WHAT TO PRODUCE:
In your copy, leave out the pictures and reproduce the listing below exactly.
════════════════
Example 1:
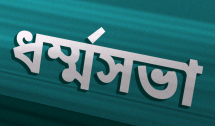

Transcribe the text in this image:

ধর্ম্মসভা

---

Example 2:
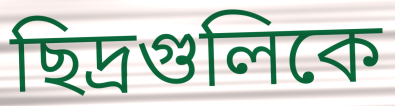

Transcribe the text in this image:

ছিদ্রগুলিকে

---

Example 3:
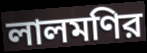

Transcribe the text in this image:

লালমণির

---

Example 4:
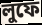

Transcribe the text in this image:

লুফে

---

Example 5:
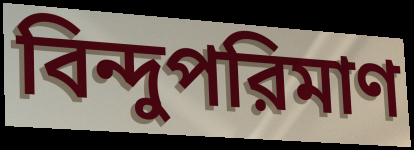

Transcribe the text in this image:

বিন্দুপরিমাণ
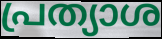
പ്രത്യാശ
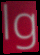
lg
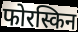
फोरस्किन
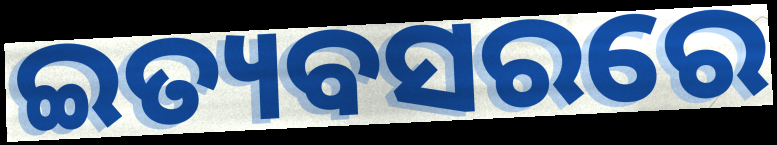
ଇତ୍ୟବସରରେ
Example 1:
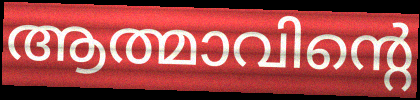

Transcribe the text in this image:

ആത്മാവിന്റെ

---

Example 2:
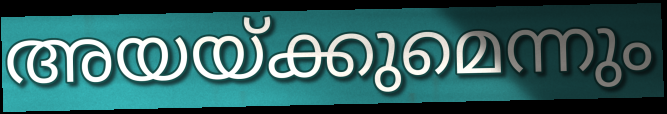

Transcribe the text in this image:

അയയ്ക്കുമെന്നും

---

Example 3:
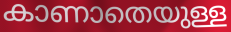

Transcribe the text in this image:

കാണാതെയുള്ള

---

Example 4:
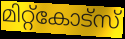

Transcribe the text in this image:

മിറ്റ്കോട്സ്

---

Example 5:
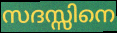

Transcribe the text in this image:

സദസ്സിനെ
════════════════
RESULT OF THIS TASK:
Example 1:

Transcribe the text in this image:

ধর্ম্মসভা

---

Example 2:

Transcribe the text in this image:

ছিদ্রগুলিকে

---

Example 3:

Transcribe the text in this image:

লালমণির

---

Example 4:

Transcribe the text in this image:

লুফে

---

Example 5:

Transcribe the text in this image:

বিন্দুপরিমাণ
പ്രത്യാശ
lg
फोरस्किन
ଇତ୍ୟବସରରେ
Example 1:

Transcribe the text in this image:

ആത്മാവിന്റെ

---

Example 2:

Transcribe the text in this image:

അയയ്ക്കുമെന്നും

---

Example 3:

Transcribe the text in this image:

കാണാതെയുള്ള

---

Example 4:

Transcribe the text in this image:

മിറ്റ്കോട്സ്

---

Example 5:

Transcribe the text in this image:

സദസ്സിനെ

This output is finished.